Resolutions are everywhere – individually, many of us pledge to exercise more, eat better and otherwise somehow become a better version of ourselves.

As sports organizations emerge from easily their most challenging year of existence – one in which they were forced by the reality of pandemic-based shutdowns to identify revenue streams that go beyond participant fees – many organizations are making New Year resolutions of their own…

They are committing to becoming more organized, more professional and thus more sustainable.

A good friend and loyal donor gave me invaluable advice when I made the transition from college soccer coach to fundraiser just over a decade ago. First, he said, “I don’t mind being the tip of your pyramid…I just mind being the whole pyramid. You need to get other people involved and deepen and broaden your pool of donors.” Roger that.

Secondly, he outlined our need to become more systematic, and less episodic with our fundraising. He explained, “when you guys need money, you call me. Beyond that, there does not seem to be a strategy, a plan or a calendar of activity. Your approach is not pro-active (systematic), it is reactive (episodic).” This spoke volumes to me.

I immediately remembered creating my own calendar as a college and club coach, which was essentially a merger of multiple calendars: academic (Fall/Spring), Admissions (deadlines, etc.), athletic (Fall-traditional season, Spring-non-traditional season), recruiting, alumni outreach, club schedules, summer camps, personal life (family, etc.)

Around this time of the year, I remember tying up the last pieces of our spring schedule at the Convention…and hearing how many of my friends and colleagues had not yet begun to schedule their spring schedules. That usually worked out well for me, as we usually got our pick of the better Division I spring opponents as a result. The early bird gets the worm, right?

So, what does all of this mean for fundraising?

Simply put, it is essential that you develop a plan and schedule for all fundraising activity (mailings, email, social media posts, events, etc.) that fits logically within the framework of all of your other core activities (tryouts, billing, competitive schedules, tournaments, holidays, etc.), and allows for the right thing (type of interaction), the right way (which includes the right time), with and for the right people (your constituents).

You may (or may not) be shocked to learn that an overwhelming majority of youth and college sports organizations at ALL levels do not have a calendar in place that seamlessly allows for sensible interaction with donors, sponsors and/or other constituents.

If you are one of those organizations, don’t worry – you are certainly not alone. That said, you should probably take a serious look at how to become more systematic, organized and focused.

When do you ask? When do you thank? When do you just check in? It all matters...

That said, you should probably take a serious look at how to become more systematic, organized and focused..

The best way to begin is to simply take out your calendar and plug in your activity (use your past activity to plan your future). Code your activity accordingly (by color, etc.) and see if and how different parts of your business interact (and potentially conflict) with your existing activity.

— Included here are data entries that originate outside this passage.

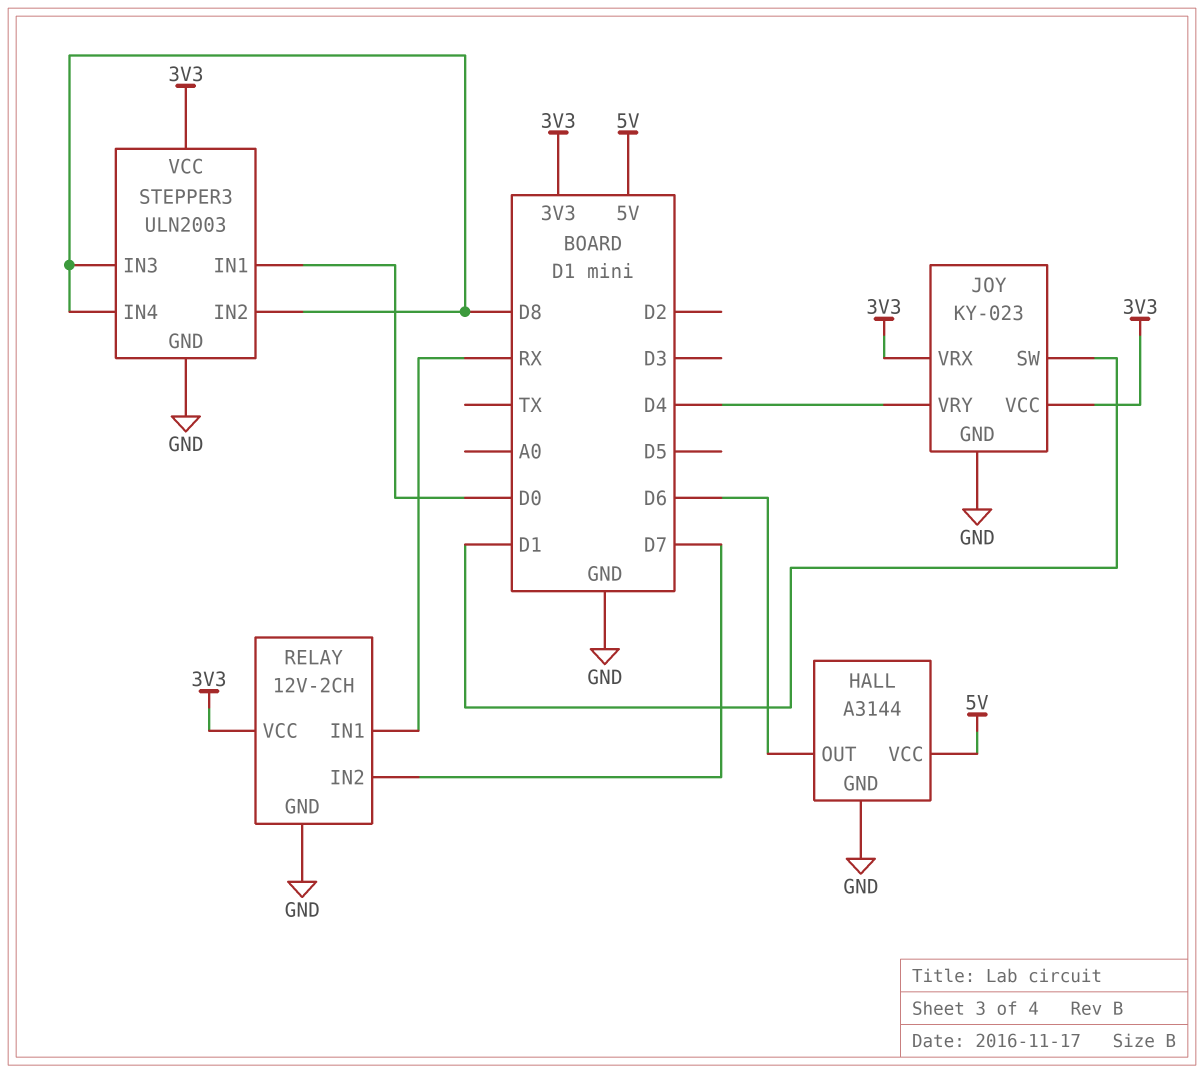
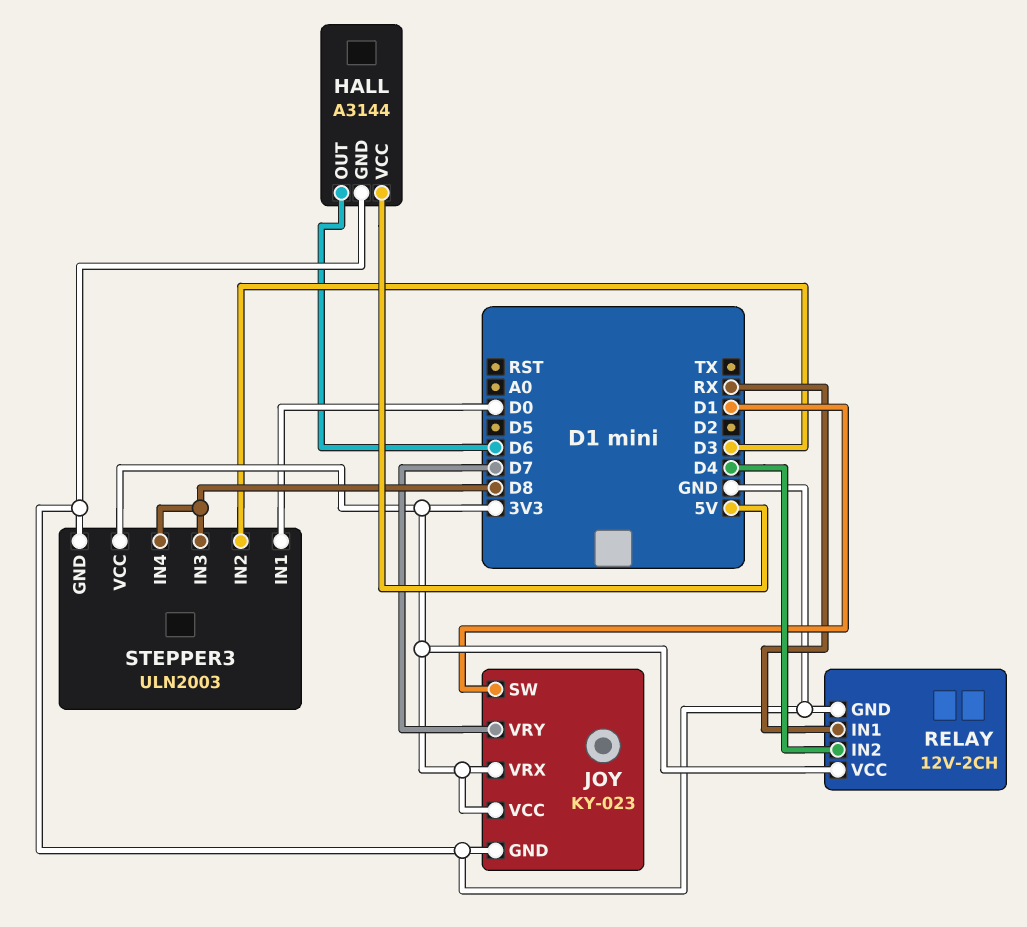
JOY pin VRY: D4 -> D7
RELAY pin IN2: D7 -> D4
STEPPER3 pin IN2: D8 -> D3

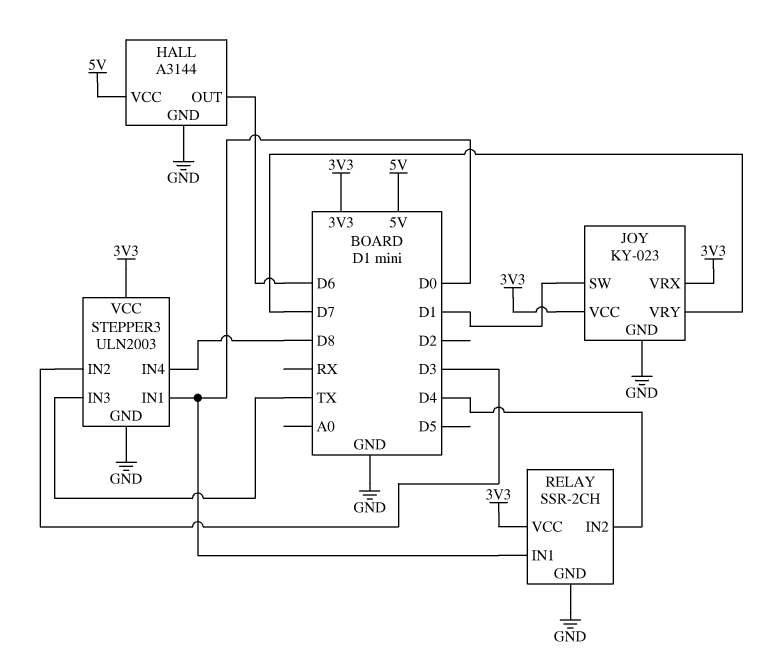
RELAY: 12V-2CH -> SSR-2CH
RELAY pin IN1: RX -> D0
STEPPER3 pin IN3: D8 -> TX

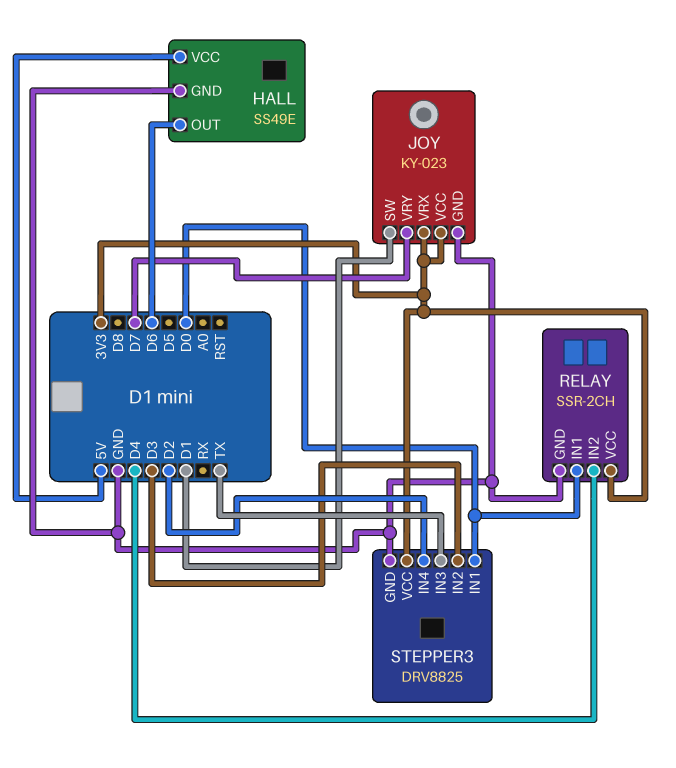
HALL: A3144 -> SS49E
STEPPER3: ULN2003 -> DRV8825
STEPPER3 pin IN4: D8 -> D2

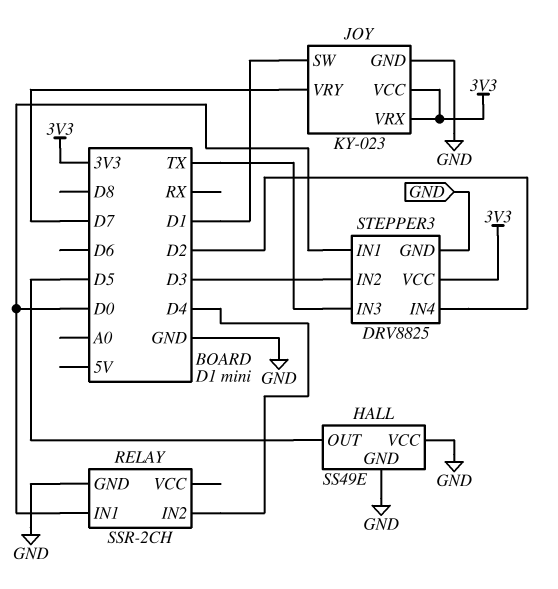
HALL pin OUT: D6 -> D5
HALL pin VCC: 5V -> GND
RELAY pin VCC: 3V3 -> none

This is certainly not rocket science, but the challenge is not the complexity of the exercise…it is an organization’s willingness and ability to commit to doing it in the first place.

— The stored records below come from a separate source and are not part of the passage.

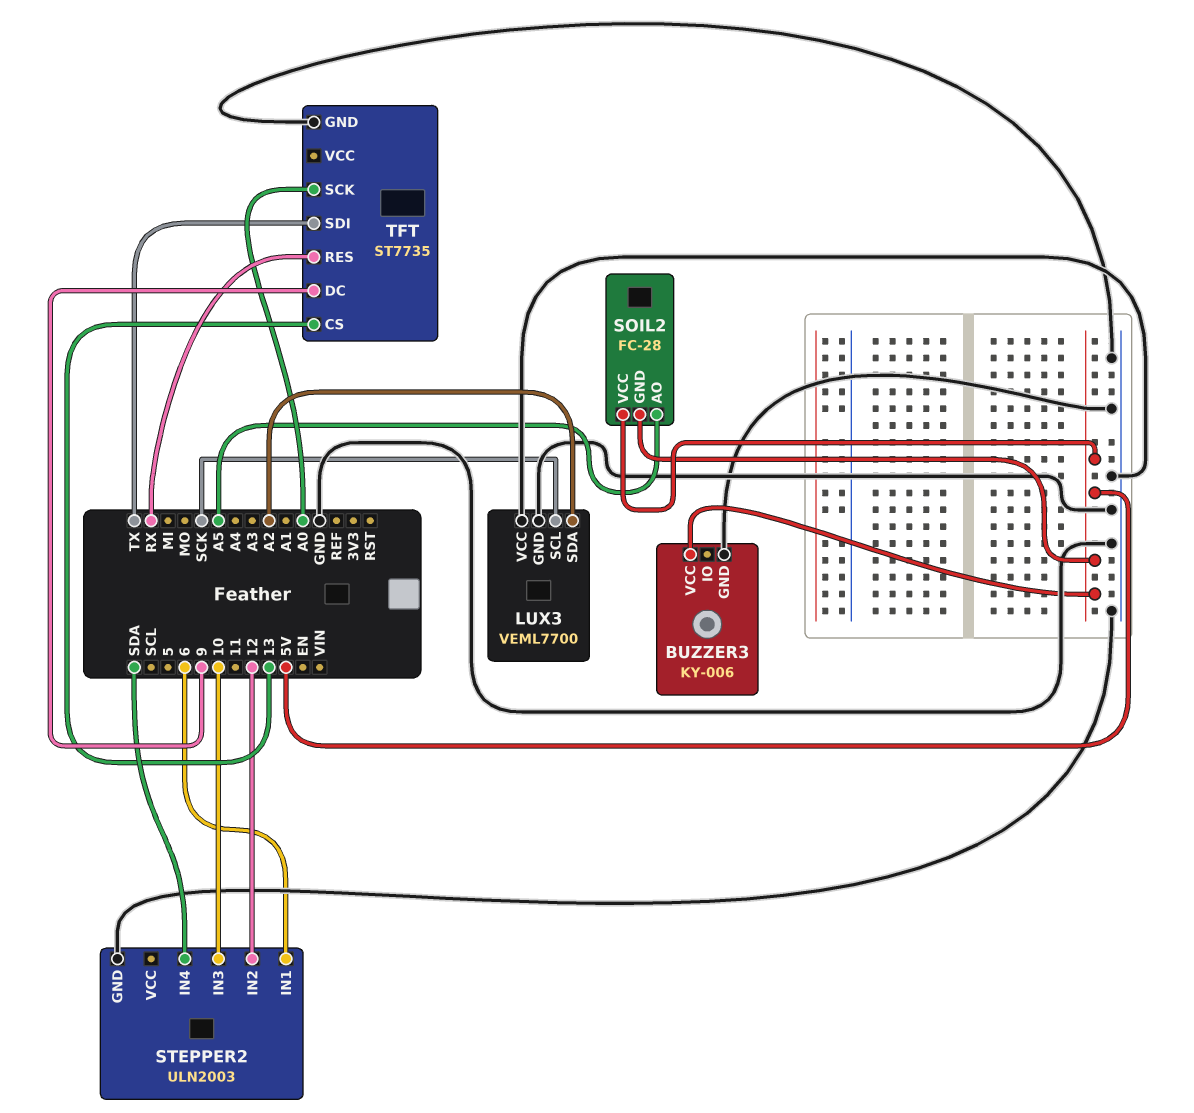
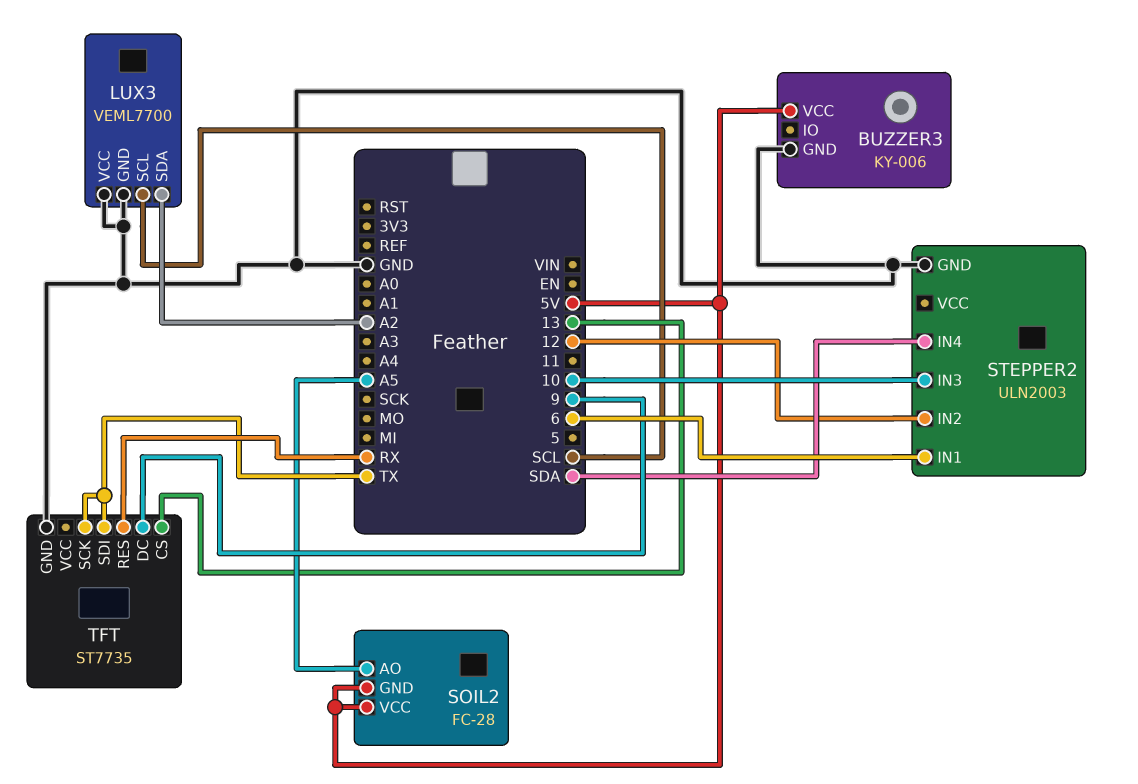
LUX3 pin SCL: SCK -> SCL
TFT pin SCK: A0 -> TX

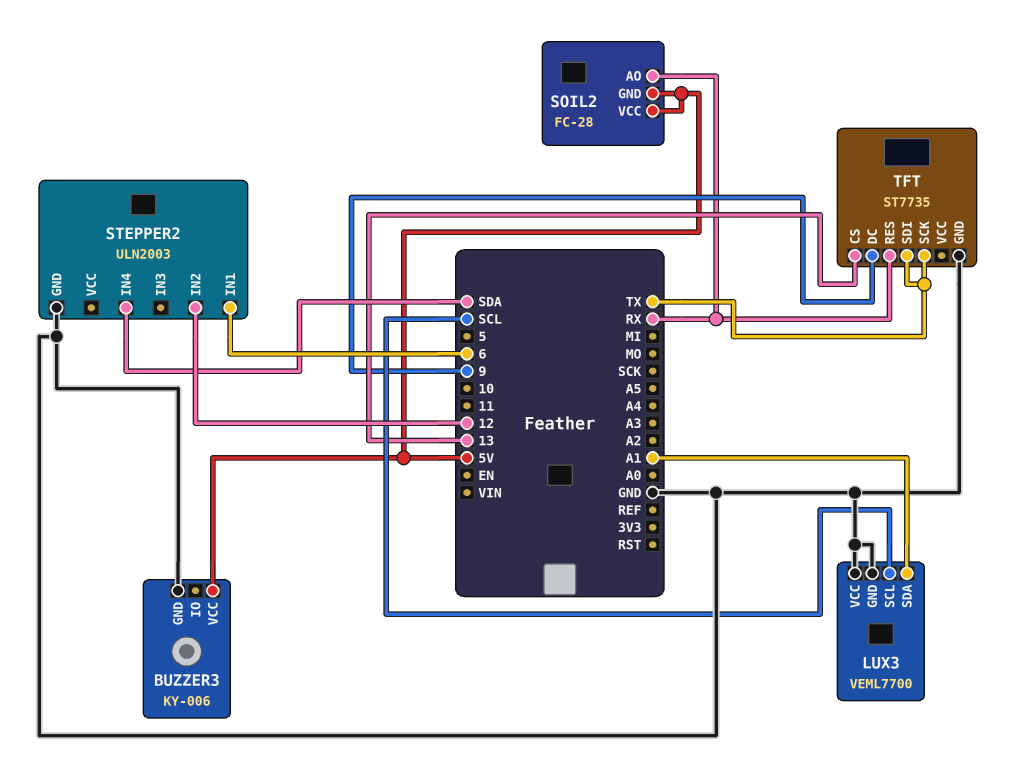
LUX3 pin SDA: A2 -> A1
SOIL2 pin AO: A5 -> RX
STEPPER2 pin IN3: 10 -> none

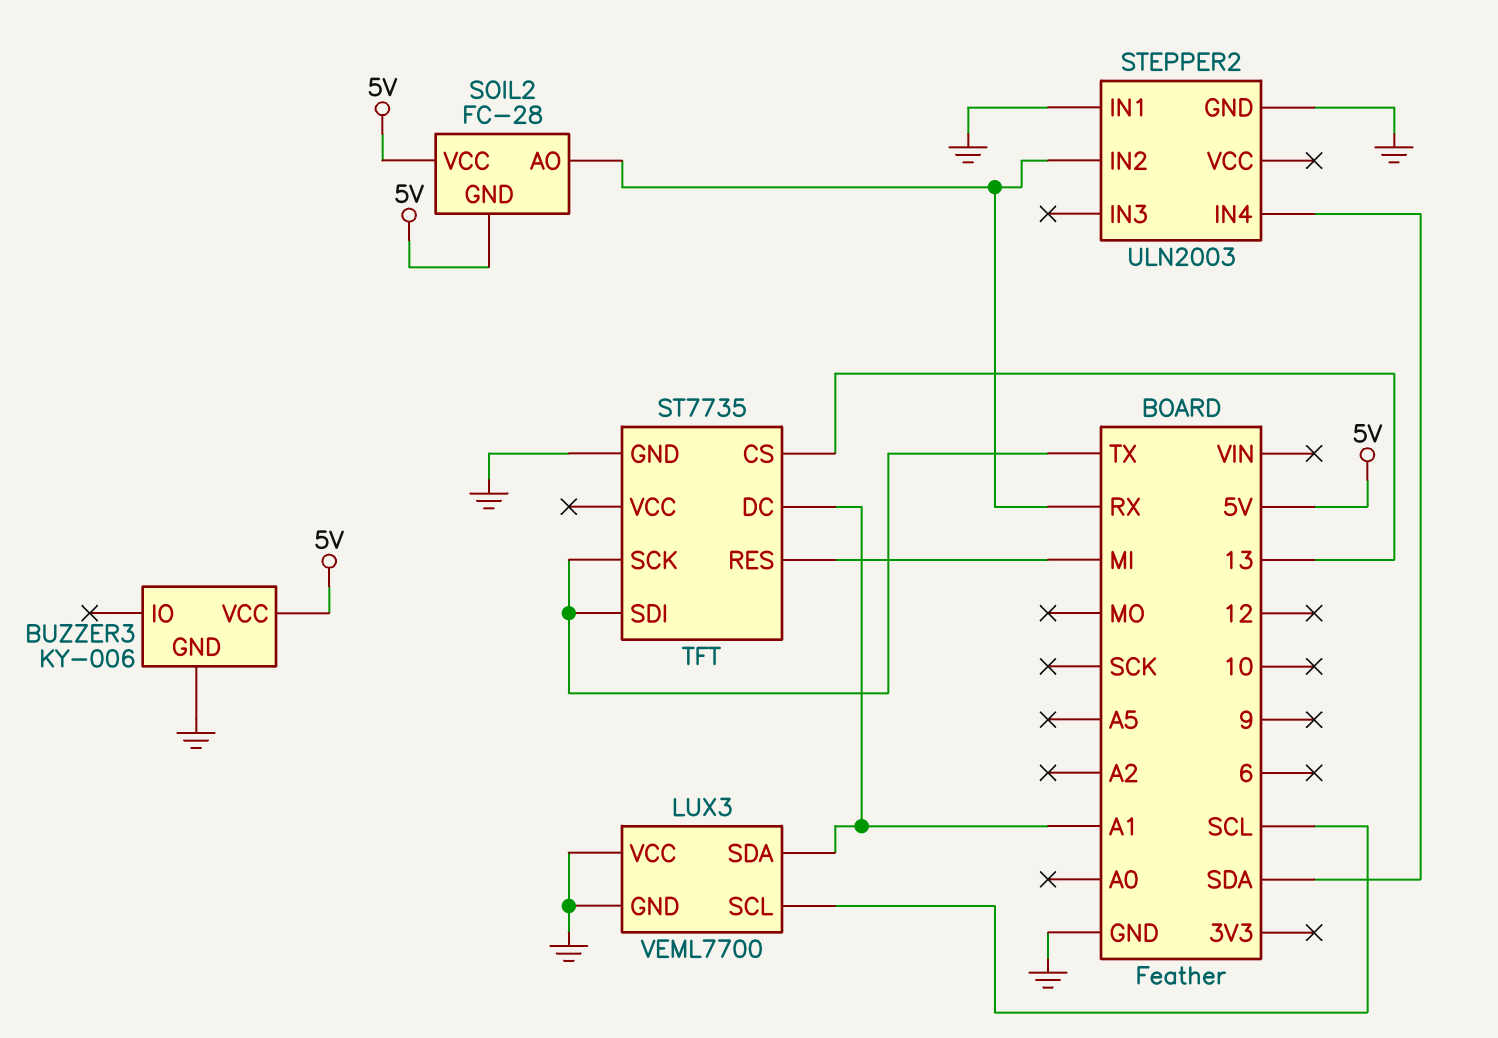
STEPPER2 pin IN1: 6 -> GND
STEPPER2 pin IN2: 12 -> RX
TFT pin DC: 9 -> A1
TFT pin RES: RX -> MI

If you are not sure where to begin and need help with this activity, or would like to ask what (communication to your constituents, fundraising campaigns and/or ‘asks’) works well with what (timing, trends, solutions, best practices, etc.) please feel free to reach out to me directly at and I will be happy to help.

Here’s wishing you and your organization all the very best this New Year – we hope that by becoming more systematic and organized, your organization or team will evolve into a more efficient and effective fundraising entity.